Labor arbitrage is when you tap into offshore talent at a lower cost than your home country to provide the same services. This continues to be used extensively in the IT world for myriad software applications. The economics are shrinking with wage growth and it is difficult to measure real productivity gains since they can be masked with volume and though the term “labor” was upgraded to “talent”, in my view it isn’t really arbitrage.
I propose a broader and different use of the term. It applies beyond technical talent to executive positions and all industries. If your company attracts and happily retains talent in a similar pay scale location at a lower total compensation package than your competition you have achieved talent arbitrage.
In the financial markets arbitrage is when you get something that has intrinsically more value to it than the rest of the market sees. It is when there is an imbalance in the price. In the world of mergers and acquisitions, you might buy a company at 6x multiple of earnings and merge it with two other companies that you purchased at 6x earnings. The combined roll up, even without making any improvements to it, is now worth 8x or even 10x.
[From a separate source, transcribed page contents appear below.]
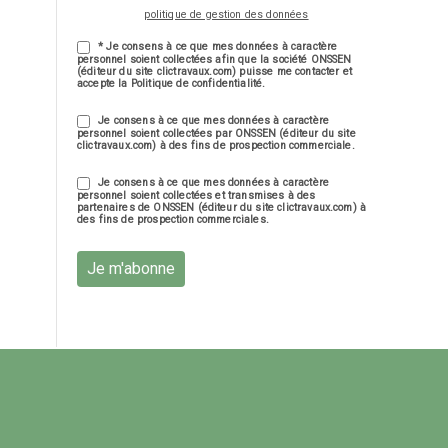
politique de gestion des données
* Je consens à ce que mes données à caractère
personnel soient collectées afin que la société ONSSEN
(éditeur du site clictravaux.com) puisse me contacter et
accepte la Politique de confidentialité.
Je consens à ce que mes données à caractère
personnel soient collectées par ONSSEN (éditeur du site
clictravaux.com) à des fins de prospection commerciale.
Je consens à ce que mes données à caractère
personnel soient collectées et transmises à des
partenaires de ONSSEN (éditeur du site clictravaux.com) à
des fins de prospection commerciales.
Je m'abonne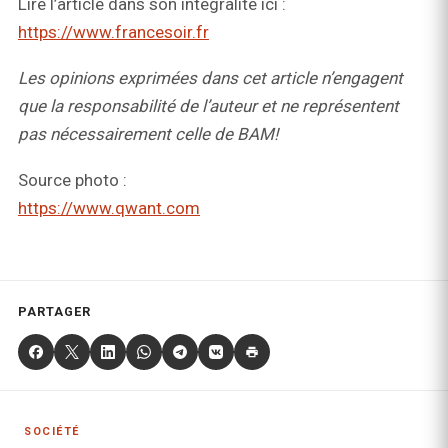
Lire l’article dans son intégralité ici :
https://www.francesoir.fr
Les opinions exprimées dans cet article n’engagent
que la responsabilité de l’auteur et ne représentent
pas nécessairement celle de BAM!
Source photo :
https://www.qwant.com
PARTAGER
SOCIÉTÉ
That 2x to 4x differential is multiple arbitrage. The merger effort alone created this arbitrage. Buyers with a different value proposition are now interested in acquiring the combined company. You can turn right around and sell the companies you purchased for a handsome profit. Or you can just keep the company, make some improvements and enjoy the free cash flow. It's a positive thing.
With talent, I’m not suggesting you flip them, nor am I suggesting that you pay your team below market. I am proposing that you create a culture that contains within it, real value above the compensation. If you're just attracting and retaining talent with compensation, you'll be in a never-ending upward spiral of increased costs and margin squeeze.
Is it really that simple? To attract and retain talent over your head you need a superior company culture – something that provides your team with a purpose beyond themselves. For example, when my co-founder and I started Master Solutions in 1997, we needed to attract the world's best architects, developers and engineers to win our part of the first billion-dollar software contract with the Air Force, helping to upgrade NORAD’s radar and satellite systems. We won in 2000 because of our people. But, in 1997, all I had to offer them was my start-up company with no customers. Somehow, we were able to convince these rock stars that we would build a great culture. (My first book, Customer Success, was produced six months after hiring them, but I was able to point to the philosophy in practice in another business of mine.) Without them we would not have convinced one of the largest customers in the world to buy services from us. After we won the contract, they helped us recruit more top talent and twelve years later we sold that business to the NASA Hubble Telescope contractor delivering to investors a triple digit compound return on investment.
We did provide stock, so everyone came out a winner financially, but the overriding culture was not just based on "what's in it for me". It touched that part of most people that wants to impact things for the better. While my team was architecting the upgrade to NORAD, I was doing the same with our company culture. I’ve done that in six different sectors – and it always paid off.
Just chasing talent with compensation and benefits leads to a mercenary culture. This type of talent will respond to compensation improvements alone. He is maximizing his financial utility.
But, providing an exceptional environment where people are respected, where their contribution is honored, where there are clear objectives, where they can trust one another and where destructive politics are not permitted and where the language of the day is inspired by a transcendent customer purpose creates a culture that is missional. And that missional component creates value that is real and that is talent arbitrage.